Information shown:
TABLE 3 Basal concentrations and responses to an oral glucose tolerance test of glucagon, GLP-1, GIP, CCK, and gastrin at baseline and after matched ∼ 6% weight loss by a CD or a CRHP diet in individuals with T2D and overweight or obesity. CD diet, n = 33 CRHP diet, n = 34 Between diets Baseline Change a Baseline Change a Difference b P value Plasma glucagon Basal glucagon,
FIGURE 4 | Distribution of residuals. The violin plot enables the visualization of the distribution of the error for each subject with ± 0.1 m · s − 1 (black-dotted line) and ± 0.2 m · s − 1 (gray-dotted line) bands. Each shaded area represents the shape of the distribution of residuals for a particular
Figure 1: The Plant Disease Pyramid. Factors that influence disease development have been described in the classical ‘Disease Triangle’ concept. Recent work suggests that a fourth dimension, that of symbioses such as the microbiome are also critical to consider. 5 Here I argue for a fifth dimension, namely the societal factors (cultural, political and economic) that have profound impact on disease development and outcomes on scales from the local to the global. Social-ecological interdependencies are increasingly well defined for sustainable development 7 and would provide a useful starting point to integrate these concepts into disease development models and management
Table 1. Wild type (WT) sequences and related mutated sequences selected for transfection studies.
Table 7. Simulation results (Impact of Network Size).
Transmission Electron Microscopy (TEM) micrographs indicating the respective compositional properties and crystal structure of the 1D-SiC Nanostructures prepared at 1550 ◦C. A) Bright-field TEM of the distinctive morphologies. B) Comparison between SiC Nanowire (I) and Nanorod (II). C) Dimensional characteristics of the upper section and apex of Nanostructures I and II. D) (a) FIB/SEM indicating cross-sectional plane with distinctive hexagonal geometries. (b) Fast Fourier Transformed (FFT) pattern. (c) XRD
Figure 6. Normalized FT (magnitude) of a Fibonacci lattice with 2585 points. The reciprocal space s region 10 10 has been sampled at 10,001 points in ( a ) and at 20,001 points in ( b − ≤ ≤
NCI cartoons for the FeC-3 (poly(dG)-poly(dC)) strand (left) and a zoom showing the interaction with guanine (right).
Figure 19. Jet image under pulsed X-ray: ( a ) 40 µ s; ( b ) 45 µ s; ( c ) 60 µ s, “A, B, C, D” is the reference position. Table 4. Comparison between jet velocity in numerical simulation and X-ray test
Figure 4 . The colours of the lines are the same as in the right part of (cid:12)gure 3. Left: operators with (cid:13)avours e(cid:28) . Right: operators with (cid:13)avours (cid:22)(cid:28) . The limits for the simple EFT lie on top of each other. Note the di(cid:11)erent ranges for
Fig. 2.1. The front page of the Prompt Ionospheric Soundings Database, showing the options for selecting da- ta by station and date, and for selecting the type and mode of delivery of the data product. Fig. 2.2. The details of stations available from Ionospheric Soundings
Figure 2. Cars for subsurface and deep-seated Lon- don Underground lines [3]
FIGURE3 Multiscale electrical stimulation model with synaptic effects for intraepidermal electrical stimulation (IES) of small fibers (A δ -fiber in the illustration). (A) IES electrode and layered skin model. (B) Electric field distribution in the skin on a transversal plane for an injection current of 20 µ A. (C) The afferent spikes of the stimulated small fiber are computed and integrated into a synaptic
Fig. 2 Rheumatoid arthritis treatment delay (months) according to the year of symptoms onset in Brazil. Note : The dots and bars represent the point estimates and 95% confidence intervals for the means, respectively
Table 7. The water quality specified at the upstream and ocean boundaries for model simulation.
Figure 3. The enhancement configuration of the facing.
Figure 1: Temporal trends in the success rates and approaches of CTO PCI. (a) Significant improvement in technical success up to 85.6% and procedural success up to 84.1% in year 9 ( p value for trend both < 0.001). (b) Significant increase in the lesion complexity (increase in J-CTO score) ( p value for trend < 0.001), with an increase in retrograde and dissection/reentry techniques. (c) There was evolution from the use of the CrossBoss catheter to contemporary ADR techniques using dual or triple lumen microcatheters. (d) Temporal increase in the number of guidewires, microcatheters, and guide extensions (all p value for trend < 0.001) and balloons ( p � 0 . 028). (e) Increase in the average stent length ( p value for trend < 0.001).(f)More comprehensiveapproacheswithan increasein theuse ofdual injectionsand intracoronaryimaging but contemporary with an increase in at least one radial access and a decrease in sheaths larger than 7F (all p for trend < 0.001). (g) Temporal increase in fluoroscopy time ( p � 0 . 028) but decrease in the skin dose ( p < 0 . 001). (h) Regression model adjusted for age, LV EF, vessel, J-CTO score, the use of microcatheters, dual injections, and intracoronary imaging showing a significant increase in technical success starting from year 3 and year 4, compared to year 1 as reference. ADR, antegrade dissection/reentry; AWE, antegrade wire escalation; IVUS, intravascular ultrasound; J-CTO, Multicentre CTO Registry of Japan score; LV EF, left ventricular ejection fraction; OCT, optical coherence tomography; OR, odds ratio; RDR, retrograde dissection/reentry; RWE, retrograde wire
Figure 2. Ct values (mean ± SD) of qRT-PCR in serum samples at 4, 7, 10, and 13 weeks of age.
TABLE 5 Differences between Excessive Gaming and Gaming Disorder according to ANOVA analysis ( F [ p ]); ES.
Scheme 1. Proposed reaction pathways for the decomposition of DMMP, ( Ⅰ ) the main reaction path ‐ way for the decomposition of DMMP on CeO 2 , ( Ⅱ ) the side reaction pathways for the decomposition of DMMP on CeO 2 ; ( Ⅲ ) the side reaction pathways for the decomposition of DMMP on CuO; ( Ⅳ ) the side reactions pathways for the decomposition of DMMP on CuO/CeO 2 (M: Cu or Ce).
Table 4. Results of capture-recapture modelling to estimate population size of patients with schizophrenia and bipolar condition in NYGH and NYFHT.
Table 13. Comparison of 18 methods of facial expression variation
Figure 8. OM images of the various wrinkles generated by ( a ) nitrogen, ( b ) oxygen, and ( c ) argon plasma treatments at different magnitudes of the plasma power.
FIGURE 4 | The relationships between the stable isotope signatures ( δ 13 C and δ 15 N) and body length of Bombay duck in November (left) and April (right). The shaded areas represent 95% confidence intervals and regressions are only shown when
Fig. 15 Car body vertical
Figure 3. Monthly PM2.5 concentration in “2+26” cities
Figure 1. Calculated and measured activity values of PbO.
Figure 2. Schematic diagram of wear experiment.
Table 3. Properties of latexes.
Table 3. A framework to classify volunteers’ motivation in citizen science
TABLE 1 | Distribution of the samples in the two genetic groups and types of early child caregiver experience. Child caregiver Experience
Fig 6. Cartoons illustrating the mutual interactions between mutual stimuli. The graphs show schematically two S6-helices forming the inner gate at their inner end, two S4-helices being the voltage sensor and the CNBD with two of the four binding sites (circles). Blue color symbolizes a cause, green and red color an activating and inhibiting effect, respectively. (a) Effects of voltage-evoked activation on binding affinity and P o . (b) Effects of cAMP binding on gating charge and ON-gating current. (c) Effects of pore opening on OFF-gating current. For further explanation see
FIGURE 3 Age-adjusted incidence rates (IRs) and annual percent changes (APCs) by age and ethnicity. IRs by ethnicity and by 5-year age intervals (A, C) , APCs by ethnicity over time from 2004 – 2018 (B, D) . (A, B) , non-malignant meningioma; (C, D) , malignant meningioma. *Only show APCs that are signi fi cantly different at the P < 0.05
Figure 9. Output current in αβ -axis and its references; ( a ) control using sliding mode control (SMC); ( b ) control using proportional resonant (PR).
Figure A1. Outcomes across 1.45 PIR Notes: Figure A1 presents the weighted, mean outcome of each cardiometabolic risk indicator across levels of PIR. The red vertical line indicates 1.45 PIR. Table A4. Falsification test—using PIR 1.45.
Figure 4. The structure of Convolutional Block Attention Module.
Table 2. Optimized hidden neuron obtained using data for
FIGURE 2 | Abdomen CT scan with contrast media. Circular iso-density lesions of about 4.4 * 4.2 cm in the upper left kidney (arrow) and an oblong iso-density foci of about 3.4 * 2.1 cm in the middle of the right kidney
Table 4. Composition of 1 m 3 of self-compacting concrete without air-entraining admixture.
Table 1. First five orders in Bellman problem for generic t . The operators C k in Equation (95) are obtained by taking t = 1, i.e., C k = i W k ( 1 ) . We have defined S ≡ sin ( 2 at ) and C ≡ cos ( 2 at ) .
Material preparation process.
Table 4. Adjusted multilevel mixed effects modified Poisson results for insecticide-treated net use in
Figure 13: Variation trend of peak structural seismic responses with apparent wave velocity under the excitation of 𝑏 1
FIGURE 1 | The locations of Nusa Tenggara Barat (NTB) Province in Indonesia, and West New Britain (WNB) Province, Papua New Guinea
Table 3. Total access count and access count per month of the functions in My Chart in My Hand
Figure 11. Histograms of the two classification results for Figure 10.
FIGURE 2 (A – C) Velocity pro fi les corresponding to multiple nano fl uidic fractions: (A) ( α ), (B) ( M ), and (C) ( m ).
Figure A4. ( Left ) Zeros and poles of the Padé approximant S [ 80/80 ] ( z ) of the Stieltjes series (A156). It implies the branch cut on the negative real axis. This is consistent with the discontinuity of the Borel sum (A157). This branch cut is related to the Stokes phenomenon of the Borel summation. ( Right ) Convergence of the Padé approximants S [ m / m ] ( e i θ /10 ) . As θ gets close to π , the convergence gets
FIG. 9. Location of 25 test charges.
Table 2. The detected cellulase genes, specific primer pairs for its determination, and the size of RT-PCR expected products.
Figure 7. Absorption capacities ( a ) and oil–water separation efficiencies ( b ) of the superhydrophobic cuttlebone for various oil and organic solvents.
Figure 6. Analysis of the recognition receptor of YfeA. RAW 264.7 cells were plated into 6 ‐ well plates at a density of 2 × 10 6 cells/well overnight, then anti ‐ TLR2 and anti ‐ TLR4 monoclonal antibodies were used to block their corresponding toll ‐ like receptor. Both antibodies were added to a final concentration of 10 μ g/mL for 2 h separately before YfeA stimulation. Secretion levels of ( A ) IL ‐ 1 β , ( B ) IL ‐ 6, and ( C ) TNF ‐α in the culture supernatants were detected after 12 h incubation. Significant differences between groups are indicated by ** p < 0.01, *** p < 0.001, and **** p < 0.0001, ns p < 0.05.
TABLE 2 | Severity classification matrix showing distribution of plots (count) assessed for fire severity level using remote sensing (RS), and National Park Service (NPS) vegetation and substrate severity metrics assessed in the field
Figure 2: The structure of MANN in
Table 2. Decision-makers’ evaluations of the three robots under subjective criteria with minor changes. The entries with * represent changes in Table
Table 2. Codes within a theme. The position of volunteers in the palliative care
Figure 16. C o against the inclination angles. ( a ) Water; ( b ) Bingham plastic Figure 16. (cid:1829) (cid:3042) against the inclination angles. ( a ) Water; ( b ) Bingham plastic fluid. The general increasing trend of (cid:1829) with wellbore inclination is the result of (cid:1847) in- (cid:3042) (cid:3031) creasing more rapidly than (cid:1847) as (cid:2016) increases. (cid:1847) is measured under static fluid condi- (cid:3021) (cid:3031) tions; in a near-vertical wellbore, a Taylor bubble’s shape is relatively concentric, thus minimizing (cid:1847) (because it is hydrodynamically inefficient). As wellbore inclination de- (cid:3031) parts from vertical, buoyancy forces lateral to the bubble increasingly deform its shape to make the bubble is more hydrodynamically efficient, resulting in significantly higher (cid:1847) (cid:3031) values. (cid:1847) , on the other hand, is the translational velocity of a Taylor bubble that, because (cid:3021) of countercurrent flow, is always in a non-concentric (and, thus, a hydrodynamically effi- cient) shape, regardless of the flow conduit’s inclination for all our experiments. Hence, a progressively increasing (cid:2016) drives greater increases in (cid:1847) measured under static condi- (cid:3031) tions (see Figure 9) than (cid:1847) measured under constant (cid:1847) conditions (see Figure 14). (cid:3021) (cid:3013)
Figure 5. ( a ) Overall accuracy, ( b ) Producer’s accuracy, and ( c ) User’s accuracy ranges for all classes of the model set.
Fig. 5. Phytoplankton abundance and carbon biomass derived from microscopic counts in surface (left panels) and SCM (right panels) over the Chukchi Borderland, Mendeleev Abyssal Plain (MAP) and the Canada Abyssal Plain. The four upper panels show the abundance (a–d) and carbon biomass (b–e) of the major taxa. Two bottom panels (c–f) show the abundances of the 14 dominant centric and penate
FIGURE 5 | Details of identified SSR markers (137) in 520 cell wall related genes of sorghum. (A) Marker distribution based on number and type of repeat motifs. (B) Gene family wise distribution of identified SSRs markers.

What the exercise asks:
Using the listing above, say how many of its lines contain the string "each", giving nothing but the figure.

Expected output:
3